Marseille, la ville où est mort Kennedy

Maurice GOUIRAN

Jigal, 2005



Un titre gonflé. Bin ouais, même si t'es né après novembre 63, tu sais bien que Kennedy est mort à Dallas, Texas. En même temps tu peux croire que c'est un autre Kennedy ou alors que c'est une uchronie. Mais non dès que tu ouvres le livre, tu es prévenu par l'avant-propos que Gouiran assume le fait d'écrire une fiction et non une révélation de plus sur l'assassinat de JFK. En même temps, tout le temps du roman, on ne peut s'empêcher d'y croire.

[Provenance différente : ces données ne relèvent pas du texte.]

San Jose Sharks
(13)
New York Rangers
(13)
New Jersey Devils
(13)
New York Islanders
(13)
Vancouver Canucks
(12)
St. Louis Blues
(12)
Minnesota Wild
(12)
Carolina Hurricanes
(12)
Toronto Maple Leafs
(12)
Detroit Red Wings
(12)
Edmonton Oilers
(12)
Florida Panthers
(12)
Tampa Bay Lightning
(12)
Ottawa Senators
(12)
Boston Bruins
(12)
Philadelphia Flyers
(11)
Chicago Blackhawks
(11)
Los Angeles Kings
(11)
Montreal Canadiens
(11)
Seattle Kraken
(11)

Mais revenons au début : le récit commence sous forme de journal un mardi 14 avril, en pleine action. Ca sent le roman pour mecs : séance de tronçonneuse en forêt, c'est viril, tu sens l'odeur de la sueur. Tu comprends pas trop qui fait quoi, les personnages sont affublés de noms ridicules : Clo ou Milou, c'est quoi, des chiens ? En fait le Clo c'est le Clovis Narigou, je pense un personnage récurrent et le Milou un de ses potes. Arrive dans la scène, dès la troisième page, une cagole affolée, confuse et collante qui annonce un drame : deux de ses amis ont disparu, elle pense qu'ils ont été assassinés. Elle s'impose chez le Clo, lui saute au cou mais il résiste le bougre, et le voilà à mener son enquête. Là ça devient un peu compliqué. Premièrement les mecs descendus enquêtaient et on sent bien que tant qu'il n'aura pas trouvé ce qu'ils avaient trouvé, on n'y comprendra rien. Deuxièmement le Clo part aux US. Là ça se double de réflexions sur le couloir de la mort, à travers un personnage de condamné rencontré par Clo via un de ses amis américains. Ca tombe trop bien : juste quand il comprend le lien de la première affaire avec Kennedy, il doit retourner aux US et en profite pour rencontrer des témoins de Dallas. C'est un peu laborieux, de même qu'est un peu pesante la manière dont l'auteur insère des éléments historiques, certes très intéressants sur les relations entre le milieu marseillais et le pouvoir américain, mais pas assez bien digérés par la trame narrative et le discours des personnages : en gros c'est une grosse affaire des anti-communistes américains qui auraient eu partie liée avec le milieu marseillais pour liquider Kennedy. On a envie d'y croire. La longue bibliographie de 4 pages révèle le souci de documentation de l'auteur mais celle-ci est présente de manière trop brute dans le récit et rompt l'effet d'illusion romanesque. Le coup de théâtre final révélant la vraie personnalité de Neïla st un peu gros aussi : pourquoi aurait-elle dû tout raconter à Clo ? Trop de récit tue le récit et insérer l'Histoire récente dans un roman noir est un exercice d'équilibre très périlleux.